Then-Ambassador Kurt Volker predicted this summer the future of U.S.-Ukraine relations.
“The future of Ukraine over the next five years is going to be determined in the next three months,” Volker, then the State Department’s lead diplomat for the war in Ukraine, told the Washington Examiner in early June. “The administration recognizes that and is willing to try to lean in to provide support to [Ukrainian President Volodymyr] Zelensky in advancing a reform agenda that he promised,” Volker said. “Whether it works or not, we will see, but now is the time to try.”
The comments, expressed just weeks before the phone call in which President Trump urged Zelensky to work with Rudy Giuliani, open a window into Volker’s mind at the beginning of a summer that ended with his resignation from the State Department and the launch of a congressional impeachment inquiry against Trump.
Volker didn’t have a rose-colored view of Zelensky, who was elected on a mandate to fight corruption but has close ties to controversial oligarch Ihor Kolomoisky, who has been tied to a banking scandal. Volker hoped, though, that Zelensky would implement a quick-strike reform agenda to undermine the oligarchs who had “owned the vast majority of things that matter in Ukraine” since the fall of the Soviet Union, Volker said in June.
“If you want to fix corruption, fix the oligarchic system so that you re-introduce competition across the entire economy,” Volker told the Washington Examiner.
A former colleague saw what Volker wanted to do. “He was looking at ways to try to keep reform in Ukraine moving forward dealing with corruption,” said Jim Townsend, who worked alongside Volker as a career civil service officer focused on Europe and NATO.

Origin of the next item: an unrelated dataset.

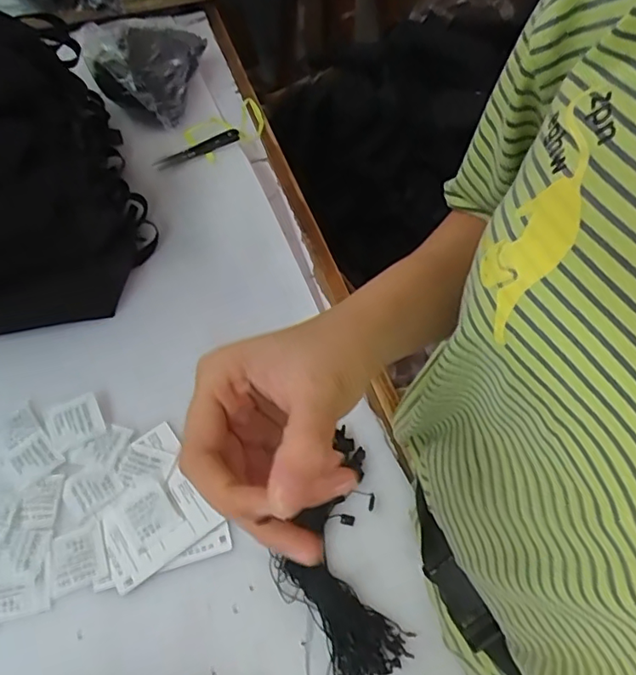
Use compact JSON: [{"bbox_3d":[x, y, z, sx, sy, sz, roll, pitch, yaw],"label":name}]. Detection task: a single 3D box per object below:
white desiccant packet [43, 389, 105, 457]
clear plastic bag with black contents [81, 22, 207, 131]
[{"bbox_3d":[-0.196,0.068,0.448,0.041,0.007,0.040,-25,61,-15],"label":"white desiccant packet"},{"bbox_3d":[-0.198,-0.332,0.658,0.096,0.076,0.156,12,58,8],"label":"clear plastic bag with black contents"}]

The situation in Ukraine proved labyrinthine, as Volker noted this summer.
“Ukraine is a complicated system with a lot of powerful people who have a lot of influence in politics, and in the media, and in the judiciary,” Volker said in June. “And they will all be competing right now. And, this parliamentary election is something that everybody is going to focus on about how do they advance their interests.”
Volker’s prediction on timing proved accurate, with defining events unfolding three months after he spoke to the Washington Examiner.